Poucos foram os debates ocorridos em plenário e, apesar dos tempos democráticos que ora vivemos, um ranço da ditadura (entre outros) sobrou. Nossos parlamentares, legitimamente eleitos pelo povo, esqueceram-se de debater a matéria com as sociedades civil e científica, diretamente interessadas no tema. A mídia calou-se. Como diria nosso saudoso Mané Garrincha, esqueceram-se de combinar o jogo com os inimigos.

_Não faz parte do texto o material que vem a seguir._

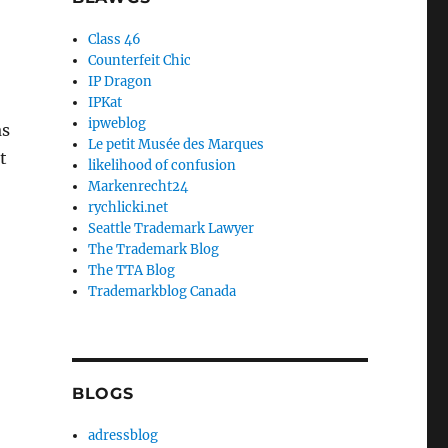
Class 46
Counterfeit Chic
IP Dragon
IPKat
ipweblog
as
Le petit Musée des Marques
t
likelihood of confusion
Markenrecht24
rychlicki.net
Seattle Trademark Lawyer
The Trademark Blog
The TTA Blog
Trademarkblog Canada
BLOGS
adressblog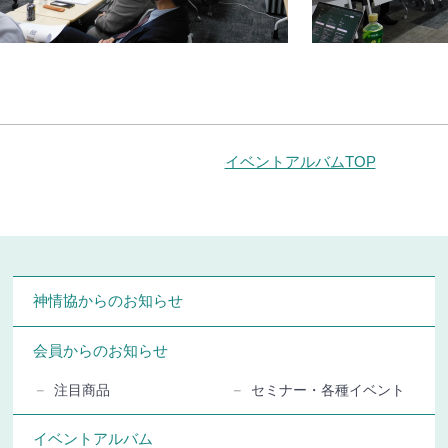
イベントアルバムTOP
神情協からのお知らせ
会員からのお知らせ
注目商品
セミナー・各種イベント
イベントアルバム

A questão do consumo [de drogas] deve ser encarada como exclusiva do âmbito da saúde pública, nunca da esfera criminal


O deputado Paulo Pimenta (PT-RS), relator do projeto de lei aprovado, apesar do discurso modernizador e liberalizante, manteve certas incongruências, "filigranas" que, no entanto, revelam-se de fundamental importância para quem continuará sofrendo na pele os rigores da lei, quando sancionada e regulamentada. É dos usuários de drogas que estamos falando.
Em seu relatório, o deputado escreve que "a grande virtude da proposta é a eliminação da possibilidade de prisão para o usuário e dependente". Logo a seguir, "ressalvamos que não estamos, de forma nenhuma, descriminalizando a conduta do usuário -o Brasil é signatário de convenções internacionais que proíbem a eliminação desse delito".
Mas parece desconhecer o ilustre deputado que muitos países se afastaram da linha repressiva norte-americana da "guerra às drogas", até há bem pouco hegemônica e imposta pelos EUA às convenções da ONU. O que nos descreve ainda o deputado relator é que "fazemos apenas modificar os tipos de penas a serem aplicadas ao usuário, excluindo a privação da liberdade como pena principal". "Para que o condenado não possa se subtrair ao cumprimento das penas restritivas de direito previstas no substitutivo que ora apresentamos, estabelecemos a possibilidade de condenação do usuário nas penas do artigo 330, do Código Penal em vigor."
Quer dizer, o usuário continua penalizado. Como nos descreve em seu alentado relatório o deputado Pimenta, "caso não cumpra as penas restritivas brandas, novas medidas penais serão definidas". Não era necessário tanto esforço para um simples jogo de palavras.
Devido às evidências da falência do modelo religioso-moralista e proibicionista até agora em vigor, impondo a abstinência total do uso de drogas, os países da União Européia vêm adotando posturas descriminalizantes no que diz respeito ao usuário de drogas, optando por estratégias de minimização dos danos relacionados ao uso das substâncias psicoativas, dentro de um princípio de racionalidade científica e de resgate da cidadania, que vem mostrando resultados bem mais eficientes. O objetivo não é a marginalização do usuário, mas sim a sua inclusão na sociedade.
Não seria hora de repensar o modelo que temos e delinear o que de fato queremos? A questão do consumo deve ser encarada como exclusiva do âmbito da saúde pública, nunca da esfera criminal.
É preciso contrariar as judiciosas palavras de Lampedusa na epígrafe deste texto, em "O Leopardo"; é verdadeiramente necessário que as coisas mudem para que não fiquem a mesma coisa. E melhorem. Seriedade, senhores.

Sergio Seibel, 59, psiquiatra, doutor em saúde mental pela Unicamp, pesquisador associado à Faculdade de Medicina da USP, é presidente do Comitê Multidisciplinar de Estudos em Dependência do Álcool e outras Drogas, da Associação Paulista de Medicina.